In the case of Spain, the speed of recovery will depend on the policies implemented by the new government in the coming months. The uncertainty surrounding the country’s economic policy remains high, given the apparent lack of consensus on some key issues. The general strike and the events that took place in Catalonia in October seem to have taken a toll on the region’s economic activity, but the impact has been limited compared to that of the events that took place two years ago. Given the changes that the new Government is expected to make in some key areas, such as the labor market or pensions, and before reverting the reforms implemented in previous years, it would be advisable to review the different assessments that have been made to gauge the impact of these measures and keep those that have yielded positive results. This public policy assessment spirit should be extended to encompass all fields of activity.
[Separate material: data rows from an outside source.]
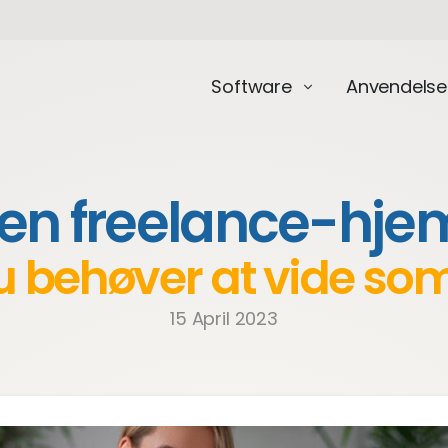
Software
Anvendelse
t en freelance-hj
u behøver at vide so
15 April 2023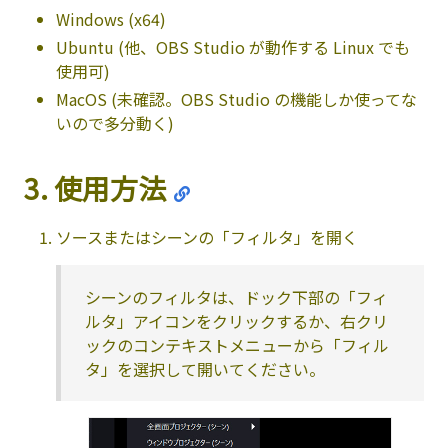
Windows (x64)
Ubuntu (他、OBS Studio が動作する Linux でも
使用可)
MacOS (未確認。OBS Studio の機能しか使ってな
いので多分動く)
3. 使用方法
ソースまたはシーンの「フィルタ」を開く
シーンのフィルタは、ドック下部の「フィ
ルタ」アイコンをクリックするか、右クリ
ックのコンテキストメニューから「フィル
タ」を選択して開いてください。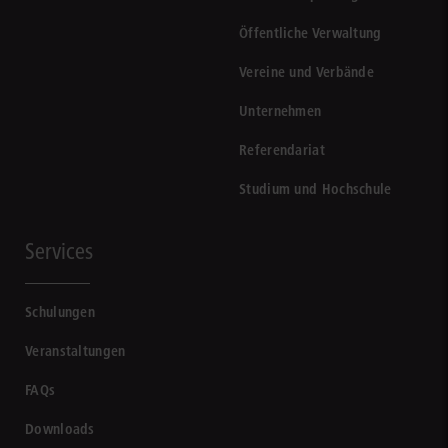
Öffentliche Verwaltung
Vereine und Verbände
Unternehmen
Referendariat
Studium und Hochschule
Services
Schulungen
Veranstaltungen
FAQs
Downloads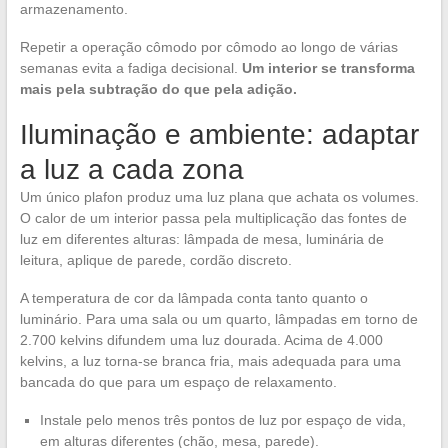
armazenamento.
Repetir a operação cômodo por cômodo ao longo de várias
semanas evita a fadiga decisional.
Um interior se transforma
mais pela subtração do que pela adição.
Iluminação e ambiente: adaptar
a luz a cada zona
Um único plafon produz uma luz plana que achata os volumes.
O calor de um interior passa pela multiplicação das fontes de
luz em diferentes alturas: lâmpada de mesa, luminária de
leitura, aplique de parede, cordão discreto.
A temperatura de cor da lâmpada conta tanto quanto o
luminário. Para uma sala ou um quarto, lâmpadas em torno de
2.700 kelvins difundem uma luz dourada. Acima de 4.000
kelvins, a luz torna-se branca fria, mais adequada para uma
bancada do que para um espaço de relaxamento.
Instale pelo menos três pontos de luz por espaço de vida,
em alturas diferentes (chão, mesa, parede).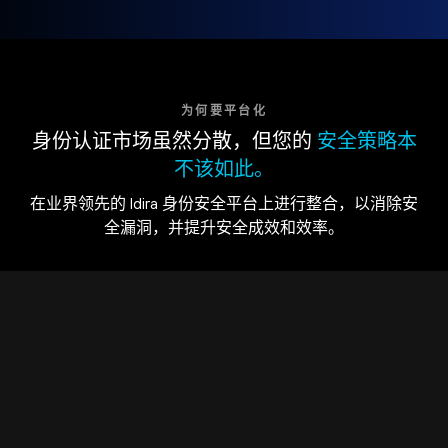
为何要平台化
身份认证市场虽然分散，但您的
安全策略本
不该如此。
在业界领先的 Idira 身份安全平台上进行整合，以消除安
全漏洞，并提升安全成效和效率。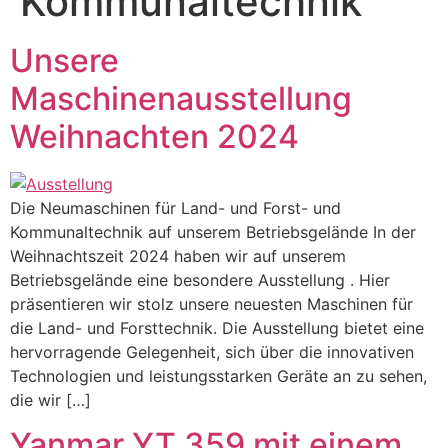
Kommunaltechnik
Unsere
Maschinenausstellung
Weihnachten 2024
Die Neumaschinen für Land- und Forst- und
Kommunaltechnik auf unserem Betriebsgelände In der
Weihnachtszeit 2024 haben wir auf unserem
Betriebsgelände eine besondere Ausstellung . Hier
präsentieren wir stolz unsere neuesten Maschinen für
die Land- und Forsttechnik. Die Ausstellung bietet eine
hervorragende Gelegenheit, sich über die innovativen
Technologien und leistungsstarken Geräte an zu sehen,
die wir […]
Yanmar YT 359 mit einem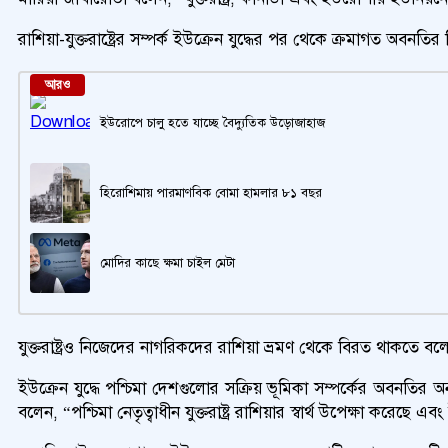
রাশিয়া-যুক্তরাষ্ট্রের সম্পর্ক ইউক্রেন যুদ্ধের পর থেকে ক্রমাগত অবনত
আরও
ইউরোপে চালু হতে যাচ্ছে বৈদ্যুতিক উড়োজাহাজ
হিরোশিমায় পারমাণবিক বোমা হামলার ৮১ বছর
মোদির কাছে ক্ষমা চাইল মেটা
যুক্তরাষ্ট্রও নিজেদের নাগরিকদের রাশিয়া ভ্রমণ থেকে বিরত থাকতে বলেছে
ইউক্রেন যুদ্ধে পশ্চিমা দেশগুলোর সক্রিয় ভূমিকা সম্পর্কের অবনতির অ
বলেন, “পশ্চিমা নেতৃত্বাধীন যুক্তরাষ্ট্র রাশিয়ার স্বার্থ উপেক্ষা করেছে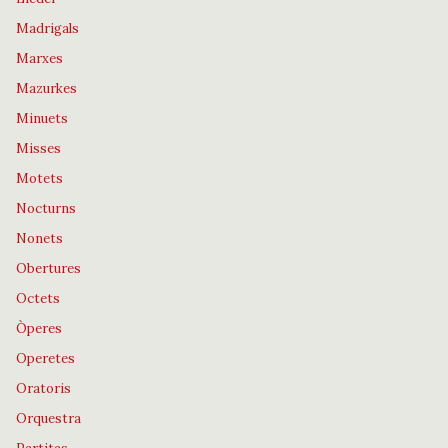
Madrigals
Marxes
Mazurkes
Minuets
Misses
Motets
Nocturns
Nonets
Obertures
Octets
Òperes
Operetes
Oratoris
Orquestra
In this regard, future action should take into account a detailed analysis of the costs and benefits of the recent changes promoted to regulate the housing market or raise the minimum wage.
Also, reducing the imbalance in public accounts should continue being a priority goal, minimizing the impact of fiscal consolidation over growth. In this sense, the new Government’s commitment to fiscal responsibility and to using resources more efficiently by implementing public policy assessment systems should be considered a positive sign.
The challenges facing the Spanish economy remain
Lowering unemployment and the use of temporary contracts, which remain structurally high, are two of the biggest challenges facing the Spanish economy. Also, the ageing of the population is eroding the sustainability of the pension system in a context in which productivity is showing worrying signs of stagnation. These factors seem to indicate that, in the mid-term, failure to adopt reforms to drive the economy’s growth potential, could lead the Spanish economy to perform at more moderate rates than in recent years.
Avoiding this will require adopting economic policies that increase potential growth, creating an environment that promotes investment, innovation and employment to tackle the digital transformation and energy transition processes, while reducing public deficit, unemployment and inequality.